Jobineries

Blogue de Gilles G. Jobin, Gatineau, Québec.

mardi 29 avril 2008

Parlez-vous Martineau?

- Tiens, lis ça.

Marie revenait de chez le dentiste. Dans la salle d'attente, elle était tombée sur l'article de Richard Martineau du Elle de décembre 2007 : « Parlez-vous Klingon? ». Il s'agit d'une petite page où le journaliste ridiculise le langage utilisé dans le programme de formation du ministère de l'Éducation.

- Tu as été choquée par l'article?

- En le lisant, je me disais que ce type n'y comprenait absolument rien.

Comme j'aime bien entendre les explications de ma chère épouse, je lui demandai de m'en dire un peu plus.
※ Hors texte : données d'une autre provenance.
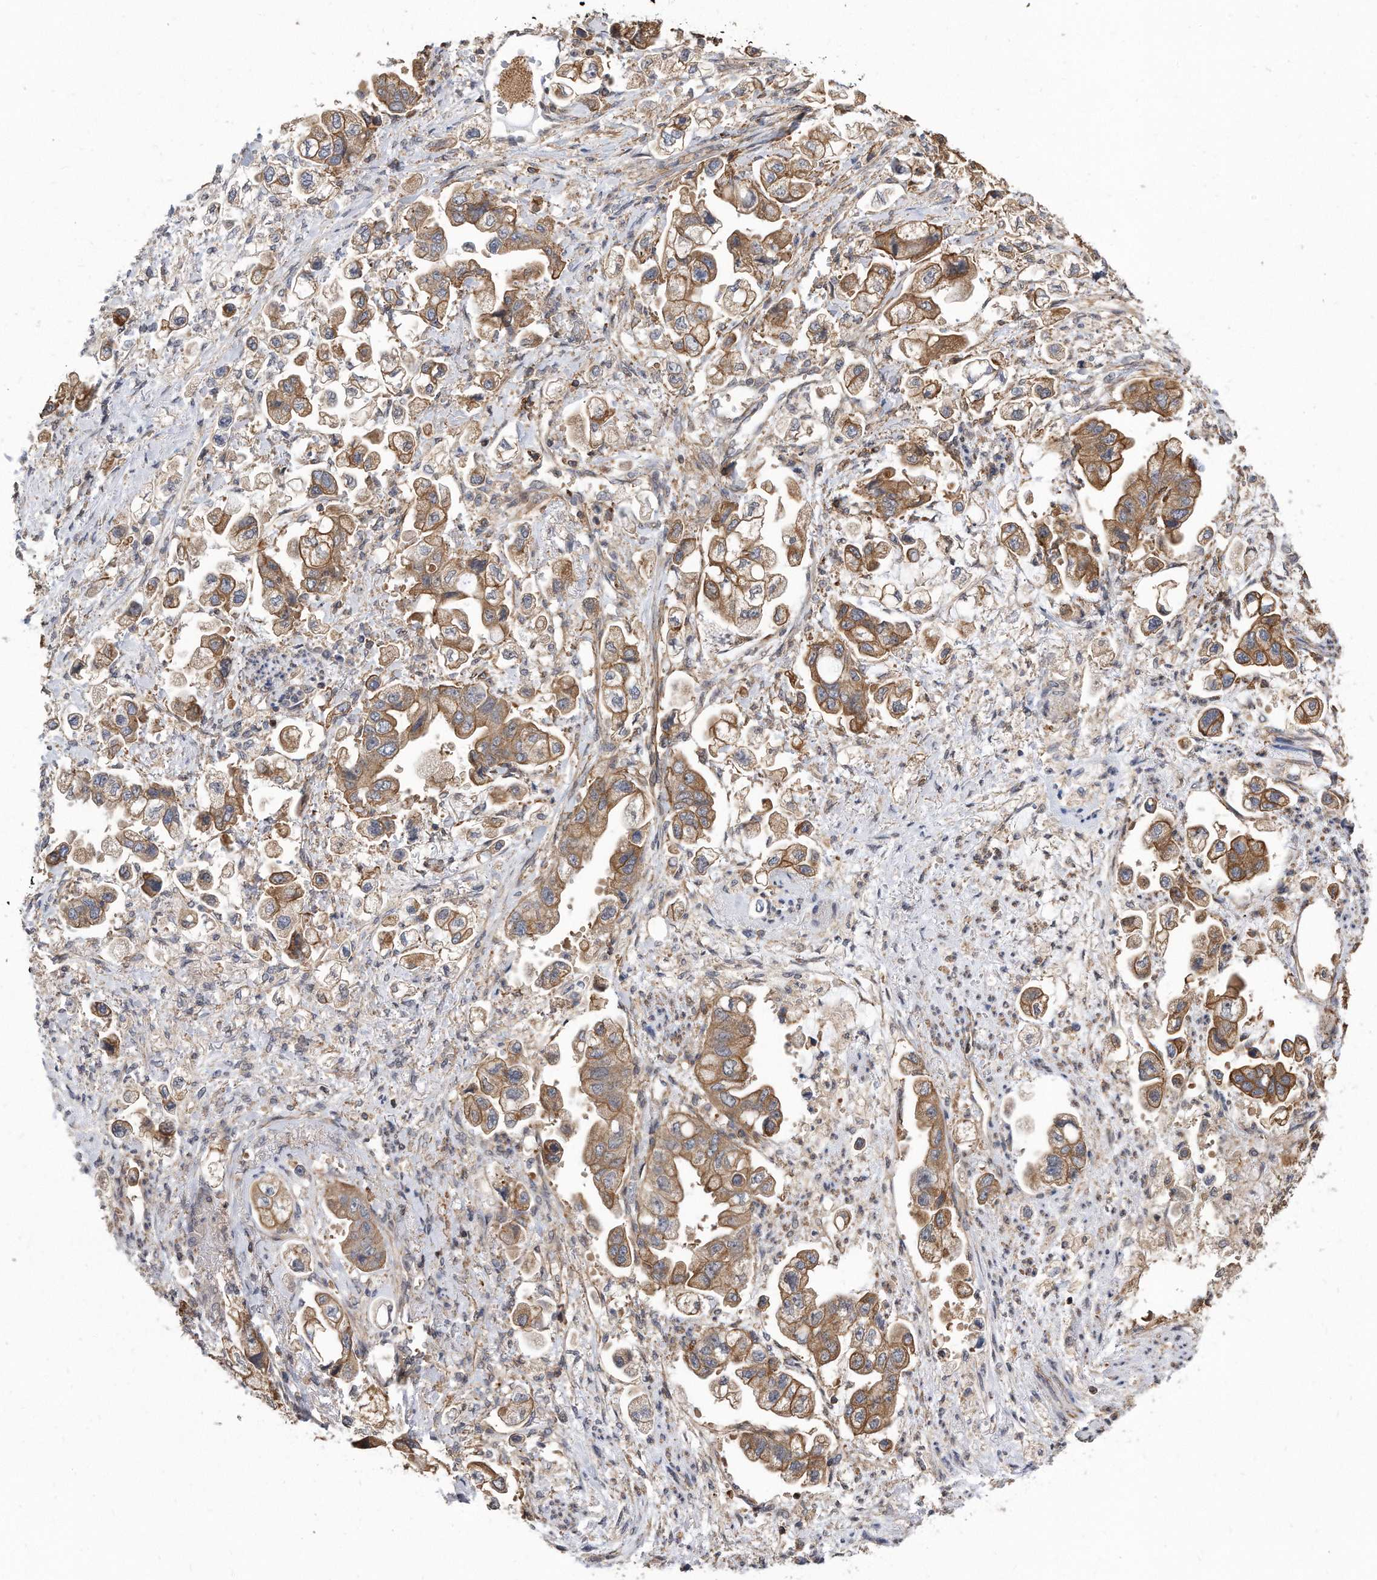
{"staining": {"intensity": "moderate", "quantity": ">75%", "location": "cytoplasmic/membranous"}, "tissue": "stomach cancer", "cell_type": "Tumor cells", "image_type": "cancer", "snomed": [{"axis": "morphology", "description": "Adenocarcinoma, NOS"}, {"axis": "topography", "description": "Stomach"}], "caption": "IHC image of neoplastic tissue: human stomach cancer stained using immunohistochemistry exhibits medium levels of moderate protein expression localized specifically in the cytoplasmic/membranous of tumor cells, appearing as a cytoplasmic/membranous brown color.", "gene": "TCP1", "patient": {"sex": "male", "age": 62}}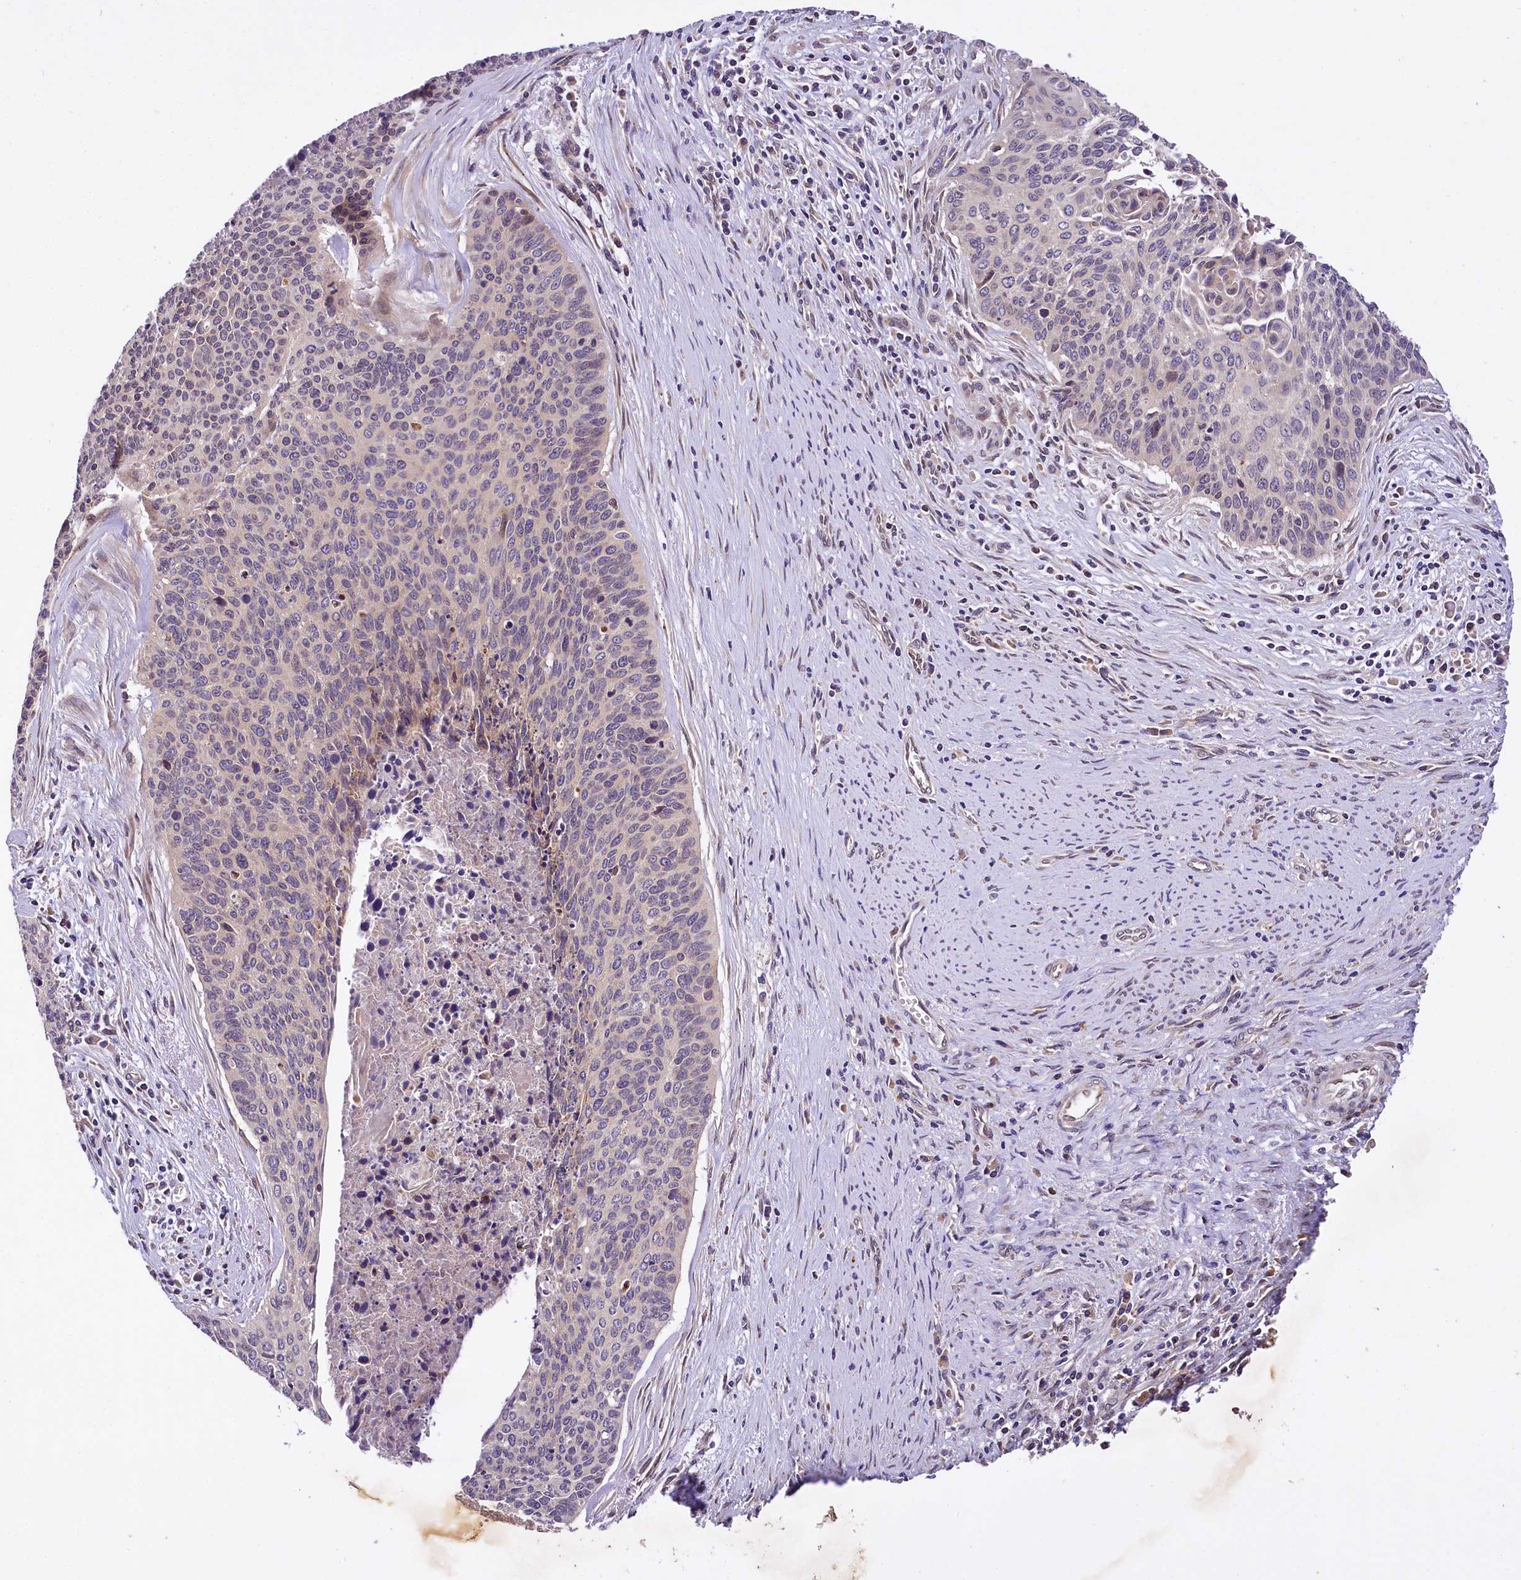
{"staining": {"intensity": "negative", "quantity": "none", "location": "none"}, "tissue": "cervical cancer", "cell_type": "Tumor cells", "image_type": "cancer", "snomed": [{"axis": "morphology", "description": "Squamous cell carcinoma, NOS"}, {"axis": "topography", "description": "Cervix"}], "caption": "Histopathology image shows no significant protein staining in tumor cells of cervical cancer. (DAB (3,3'-diaminobenzidine) immunohistochemistry visualized using brightfield microscopy, high magnification).", "gene": "SUPV3L1", "patient": {"sex": "female", "age": 55}}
- C'est le cas évident d'un monsieur Tout-le-Monde qui n'y comprend absolument rien à la pédagogie et à l'évaluation.

- Ah oui ?

- Par exemple, il écrit : « Voici des indications pédagogiques concernant le cours de français. «L'étudiant doit apprendre à reconnaître et utiliser, dans la communication en présence, à distance, en direct et en différé, les marques verbales, paraverbales et non verbales qui contribuent à maintenir ou à accroître l'attention et l'intérêt... » (Traduction: l'étudiant ne doit pas être ennuyant quand il parle. Un conseil que n'ont manifestement pas suivi les rédacteurs de ce guide.) Croit-il vraiment qu'il suffit à un enseignant de dire à un élève "T'é ennuyant quand tu parles, donc je te donne 40%" Comme si cela pouvait aider un élève !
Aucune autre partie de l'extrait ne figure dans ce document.